When I started publishing, I thought I wanted to write full time. That was my only goal. I wanted to write fiction full time and quite the day job.

That, my friends, was a child’s goal. It was, and still is, a good goal, but it was overly simplistic, and assumed a world of do this or don’t do this.

When in reality, as we know, though I keep having to remind myself, each decision is made up of a million tiny decisions, a million incremental shifts one way or the other. That’s the whole “slippery slope” thing, right? “It’s a slippery slope! You do that one thing and the next thing you know….”

Well, I don’t actually think that’s true. I think it’s a bit of a cop-out; “I made one bad choice and everything went downhill from there.” No, man. You made a number of bad choices, which yes, added up to one steep downhill slide, no doubt.

I want very much to do this job full time. I run up against stuff I’d like to do and can’t all the freakin’ time. The reason I could write so many missing scenes in the last month is because I had time off from the day job. Now I’m full of goddamn ideas for freebies, or for cheapies, and I can’t really justify writing them because in the writing time I’ve got, I really need to focus on the stuff that’s just beginning to pay the bills.

However.

Listen, if I get laid off, I’ll tell you exactly what I’d do: I’d start writing five thousand word porn stories and selling them for three bucks a pop under a pseudonym.
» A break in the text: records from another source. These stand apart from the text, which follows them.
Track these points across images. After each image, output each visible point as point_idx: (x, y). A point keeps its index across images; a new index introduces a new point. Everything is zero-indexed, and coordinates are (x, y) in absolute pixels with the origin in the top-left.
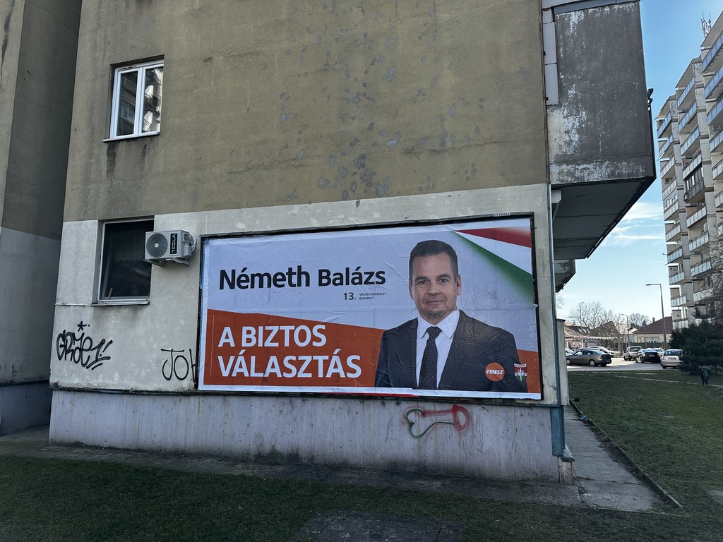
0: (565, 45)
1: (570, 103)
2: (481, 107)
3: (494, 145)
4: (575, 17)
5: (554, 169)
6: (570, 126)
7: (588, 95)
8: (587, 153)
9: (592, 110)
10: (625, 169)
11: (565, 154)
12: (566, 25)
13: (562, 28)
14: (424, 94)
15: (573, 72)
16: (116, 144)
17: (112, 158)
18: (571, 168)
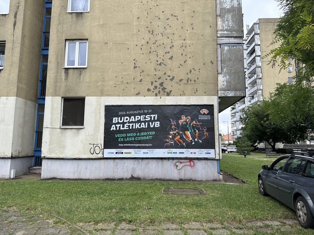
0: (223, 55)
1: (224, 73)
2: (199, 72)
3: (203, 83)
4: (226, 48)
5: (219, 92)
6: (224, 80)
7: (229, 71)
8: (228, 89)
9: (230, 76)
11: (222, 88)
12: (224, 50)
13: (223, 50)
14: (182, 66)
15: (225, 64)
16: (69, 69)
17: (66, 74)
18: (224, 92)
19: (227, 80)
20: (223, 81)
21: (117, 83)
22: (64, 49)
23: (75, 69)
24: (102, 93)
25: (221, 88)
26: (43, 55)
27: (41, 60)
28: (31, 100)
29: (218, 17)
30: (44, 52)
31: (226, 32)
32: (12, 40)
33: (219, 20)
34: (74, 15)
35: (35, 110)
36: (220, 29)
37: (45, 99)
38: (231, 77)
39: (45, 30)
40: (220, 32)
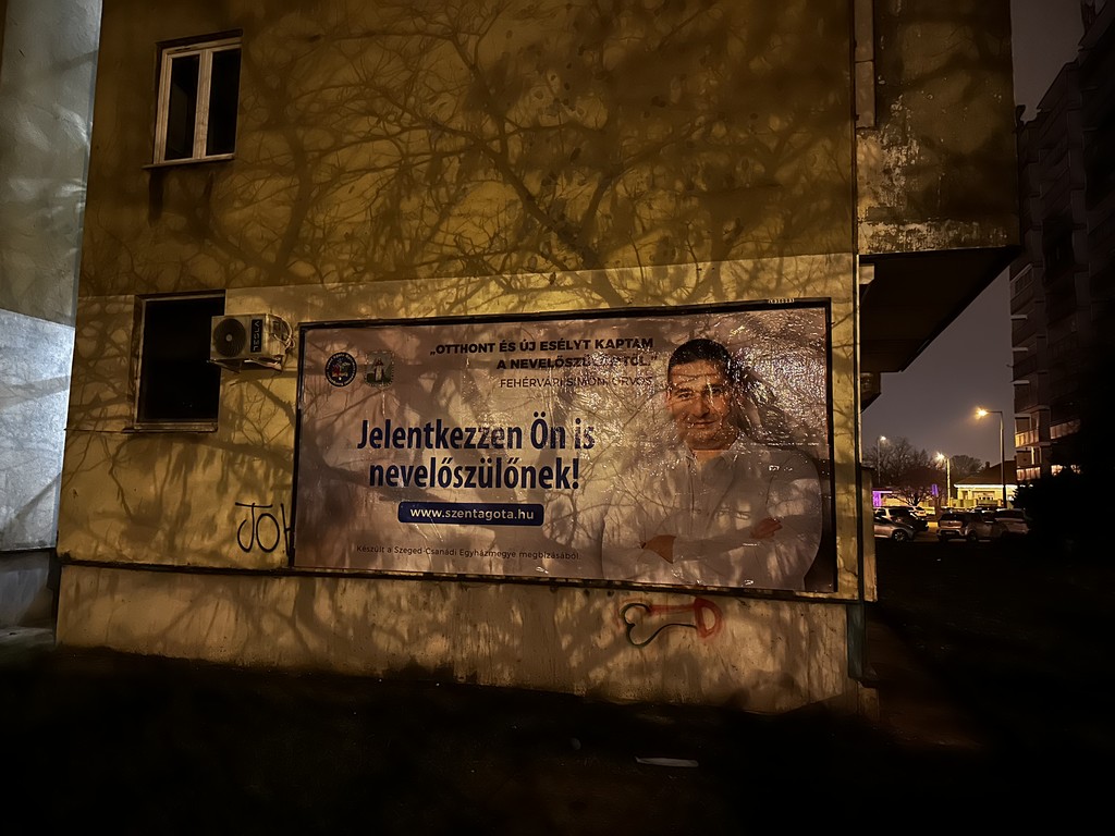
0: (888, 30)
1: (893, 126)
5: (865, 230)
6: (892, 162)
10: (978, 233)
11: (883, 207)
13: (885, 3)
14: (662, 105)
16: (165, 173)
17: (156, 195)
18: (892, 229)
19: (908, 161)
20: (887, 171)
21: (354, 219)
25: (875, 205)
38: (932, 147)
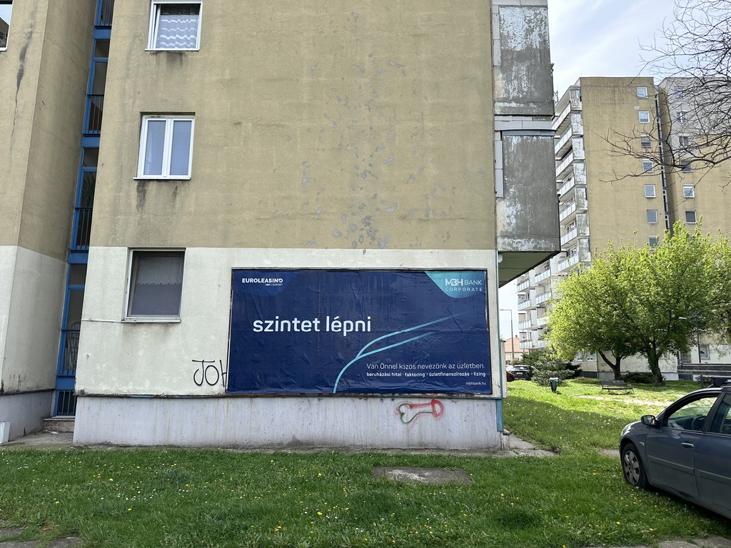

Three bucks gets me seventy percent at Amazon, and that’s a far cry from the thirty-five cents on $.99, which is what I’d charge writing as me. (Three bucks is more than I think five thousand words is worth [honey, you won’t see me buying five thousand words for anything; that shit’s not even worth downloading because I’d have it read in twenty minutes and then it’d just be taking up space on my fuckin’ phone.].)

I could be doing this now, except I realized something driving home from the Bay Area tonight. I’d rather stay with the day job and devote a hundred percent of my writing/publishing time to this career than start up a pen name for shorts and splinter my writing/publishing time between the two names, even if it got me to full time faster. Because then I’d have more time, but I’d still be stealing time from the books I love writing in order to pay for it.

So. Clarity achieved, but man. Man. It might be a long, cold slog, and I’m exhausted. The kid’s getting a little older, so I have larger chunks of time than I did even six months ago, but boy oh boy, I’m just fatigued beyond even recognizing myself. And I’m an insomnia kid. I’ve spent my whole damn life tired.

Goal, right now, for realsies: I want to build a sustainable career publishing mostly queer, mostly kinky, mostly porny fiction. I love writing novels, though I’m seriously getting a little addicted to writing serials in my head. (Something about that great episodic energy is fucking compelling as hell on the writing side. Never fear, people-who-don’t-read-serials: Little Red and the Big Bad is out this week, the complete damn thing.) This is what I love. And so, no matter how fucking long it takes, this is what I’m gonna do.

My mom used to tell me I could do anything I set my heart on. She never once told me to find a fucking backup career, because she literally believed I could do anything. Yeah. If you raise a kid like that, you might get a me: I don’t give a shit how much evidence exists to support the idea this is largely impossible, I’m gonna pull it off anyway. Start your watches.